2022 Election Forecast Methodology

What is this and why?

An election forecast that tries to:

  1. Project a more accurate picture of what might happen on election day using aggregations of public polls (in the hope that there is wisdom in crowds).

  2. Quantify all we know about the election and how it might unfold onto a probability space.

It was inspired by popular forecasts that appear on fivethirtyeight.com, The Upshot or The Economist. I actually borrow a great deal from The Economist’s French Presidential Election model here, whose G. Elliott Morris makes it a point to opensource these projects.

How?

Step 1: Aggregate Polls

Public polls are the main source of data going into the model. I’ve been keeping a tally of all published polls from MaltaToday, Sagalytics and Esprimi for a few years now in a spreadsheet. Sagalytics and Esprimi have a habit of releasing their polls as interpolated, while MT still give individual breakdowns. To align them, MT’s were interpolated by summing up the individual party share as the denominator.

I lumped the smaller parties into one single ‘Others’ category. A GAM spline was used to smooth the individual polls. Here we also took note of the error between the spline and the individual polls. Large errors would mean that different polls are showing a wider spread, which means more uncertainty.

Step 2: Historical Error

The above step gives us two pieces of information. The relative standing of the parties at a point in time, and how noisy or variable that estimate is. But we also need to calibrate for how accurate polls in Malta are. To do this, Elliott Morris actually used an academic dataset from Will Jennings and Christopher Wlezien written in the 2016 Trump and Brexit upsets aftermath to show that polls are still accurate. To prove this they collected polls worldwide for the past 50 years or so.

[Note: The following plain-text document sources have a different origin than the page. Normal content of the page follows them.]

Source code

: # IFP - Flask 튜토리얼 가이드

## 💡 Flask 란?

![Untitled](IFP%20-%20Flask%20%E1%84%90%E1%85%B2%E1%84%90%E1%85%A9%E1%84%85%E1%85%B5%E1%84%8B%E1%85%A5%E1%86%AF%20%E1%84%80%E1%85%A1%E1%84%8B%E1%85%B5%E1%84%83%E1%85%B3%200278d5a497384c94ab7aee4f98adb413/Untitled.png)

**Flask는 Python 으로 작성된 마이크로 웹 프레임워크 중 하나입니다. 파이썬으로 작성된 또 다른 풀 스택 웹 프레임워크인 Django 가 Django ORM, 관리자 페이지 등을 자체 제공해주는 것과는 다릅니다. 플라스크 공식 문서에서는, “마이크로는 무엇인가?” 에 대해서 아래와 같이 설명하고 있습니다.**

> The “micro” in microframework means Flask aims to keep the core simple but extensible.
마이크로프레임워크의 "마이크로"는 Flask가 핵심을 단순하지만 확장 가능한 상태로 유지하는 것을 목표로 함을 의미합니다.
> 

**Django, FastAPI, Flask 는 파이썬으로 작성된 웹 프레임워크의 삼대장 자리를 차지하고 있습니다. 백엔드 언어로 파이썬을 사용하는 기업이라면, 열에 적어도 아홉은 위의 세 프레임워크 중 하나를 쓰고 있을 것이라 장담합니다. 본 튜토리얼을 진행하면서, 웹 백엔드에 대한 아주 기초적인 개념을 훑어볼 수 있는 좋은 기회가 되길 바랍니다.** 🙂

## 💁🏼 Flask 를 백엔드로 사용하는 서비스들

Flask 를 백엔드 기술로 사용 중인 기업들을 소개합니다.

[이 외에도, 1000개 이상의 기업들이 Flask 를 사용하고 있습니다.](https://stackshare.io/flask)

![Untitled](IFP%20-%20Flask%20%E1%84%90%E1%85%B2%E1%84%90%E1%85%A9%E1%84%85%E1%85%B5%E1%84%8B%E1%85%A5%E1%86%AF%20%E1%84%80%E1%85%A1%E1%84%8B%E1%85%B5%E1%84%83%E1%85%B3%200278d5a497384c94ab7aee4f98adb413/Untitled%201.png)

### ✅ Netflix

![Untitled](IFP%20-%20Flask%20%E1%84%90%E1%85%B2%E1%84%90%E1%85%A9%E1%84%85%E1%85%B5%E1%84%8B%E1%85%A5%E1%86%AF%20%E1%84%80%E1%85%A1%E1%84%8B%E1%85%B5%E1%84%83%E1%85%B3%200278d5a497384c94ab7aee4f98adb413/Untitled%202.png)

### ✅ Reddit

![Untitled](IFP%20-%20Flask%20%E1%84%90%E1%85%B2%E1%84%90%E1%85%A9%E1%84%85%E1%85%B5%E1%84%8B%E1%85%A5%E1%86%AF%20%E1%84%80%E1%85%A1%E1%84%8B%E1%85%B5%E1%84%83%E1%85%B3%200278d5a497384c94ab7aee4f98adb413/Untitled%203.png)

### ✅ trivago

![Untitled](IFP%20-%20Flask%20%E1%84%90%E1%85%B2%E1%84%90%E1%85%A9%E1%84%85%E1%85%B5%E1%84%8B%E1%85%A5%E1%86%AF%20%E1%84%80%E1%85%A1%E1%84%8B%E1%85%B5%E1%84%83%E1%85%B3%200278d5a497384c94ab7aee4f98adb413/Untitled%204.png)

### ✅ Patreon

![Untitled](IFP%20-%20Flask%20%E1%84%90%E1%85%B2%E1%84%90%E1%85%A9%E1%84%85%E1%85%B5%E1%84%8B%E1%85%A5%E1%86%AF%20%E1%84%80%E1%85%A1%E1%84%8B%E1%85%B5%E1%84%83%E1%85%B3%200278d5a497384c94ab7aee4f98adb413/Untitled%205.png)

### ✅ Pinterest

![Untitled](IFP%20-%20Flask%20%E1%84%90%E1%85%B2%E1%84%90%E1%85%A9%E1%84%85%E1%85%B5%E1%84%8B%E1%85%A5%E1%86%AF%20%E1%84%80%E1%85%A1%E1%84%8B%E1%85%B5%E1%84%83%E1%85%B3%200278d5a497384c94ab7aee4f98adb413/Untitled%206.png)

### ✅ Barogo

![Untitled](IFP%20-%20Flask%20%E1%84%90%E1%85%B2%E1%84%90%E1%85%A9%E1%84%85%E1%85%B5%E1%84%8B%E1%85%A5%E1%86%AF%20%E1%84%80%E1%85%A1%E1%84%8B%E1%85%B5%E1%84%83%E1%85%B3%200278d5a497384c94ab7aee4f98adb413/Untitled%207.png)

Unfortunately the only data they had for Malta were 3 polls for the 2013 election. I had also collected poll aggregates in the months leading up to the 2017 election, so I used these to supplement that. This part was then a literal copy-paste job from The Economist.

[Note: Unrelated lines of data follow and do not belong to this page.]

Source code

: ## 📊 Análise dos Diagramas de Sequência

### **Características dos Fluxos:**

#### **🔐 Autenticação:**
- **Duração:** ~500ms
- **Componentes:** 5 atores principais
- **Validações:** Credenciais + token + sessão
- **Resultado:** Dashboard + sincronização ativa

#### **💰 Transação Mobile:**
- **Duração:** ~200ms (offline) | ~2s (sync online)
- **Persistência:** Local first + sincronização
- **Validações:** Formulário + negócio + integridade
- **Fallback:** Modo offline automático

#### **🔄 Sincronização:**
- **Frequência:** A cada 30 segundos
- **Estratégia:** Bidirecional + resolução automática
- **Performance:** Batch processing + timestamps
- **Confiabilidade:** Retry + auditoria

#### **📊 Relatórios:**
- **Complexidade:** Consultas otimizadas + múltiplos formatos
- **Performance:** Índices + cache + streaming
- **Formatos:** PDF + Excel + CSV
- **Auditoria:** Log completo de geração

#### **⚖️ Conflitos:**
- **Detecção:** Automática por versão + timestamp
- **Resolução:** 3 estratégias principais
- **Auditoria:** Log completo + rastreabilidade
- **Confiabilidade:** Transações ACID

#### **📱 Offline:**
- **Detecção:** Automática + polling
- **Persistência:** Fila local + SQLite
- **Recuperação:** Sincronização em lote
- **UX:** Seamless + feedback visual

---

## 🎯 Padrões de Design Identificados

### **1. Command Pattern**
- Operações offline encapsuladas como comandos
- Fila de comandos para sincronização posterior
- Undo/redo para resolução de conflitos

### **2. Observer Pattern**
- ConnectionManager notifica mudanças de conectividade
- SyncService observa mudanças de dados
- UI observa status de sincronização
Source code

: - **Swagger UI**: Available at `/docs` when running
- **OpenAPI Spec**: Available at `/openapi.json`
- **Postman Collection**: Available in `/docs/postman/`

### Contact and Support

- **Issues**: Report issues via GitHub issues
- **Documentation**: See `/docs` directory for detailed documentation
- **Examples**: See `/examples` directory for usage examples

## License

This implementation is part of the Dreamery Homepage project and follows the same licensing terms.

The end result is the median absolute error from the election day result as a function of days to go to the election. The elegance of this approach is that this isn’t just the ‘margin of error’ that’s frequently quoted (i.e. any accounting for the randomness of the sample), but also takes into account systemic things like for instance one group being easier to reach or non-reply to surveys. In the final 90 day stretch of the election, that absolute error tends to be around 3%.

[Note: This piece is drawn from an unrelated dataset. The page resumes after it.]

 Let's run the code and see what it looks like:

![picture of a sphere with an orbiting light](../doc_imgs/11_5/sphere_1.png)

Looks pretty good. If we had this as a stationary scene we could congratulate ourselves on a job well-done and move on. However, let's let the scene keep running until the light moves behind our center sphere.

Step 3: Combine Errors and Simulate

The final step is them to combine these errors into a single difference from the polled number we might see on election day. To do this and account for all possibilities, the observed errors are assumed to be t-distributed. 40,000 draws from this distribution are then picked at random.

All further statistics are then essentially counting e.g. the number of simulations PL won, the median vote share PN obtained.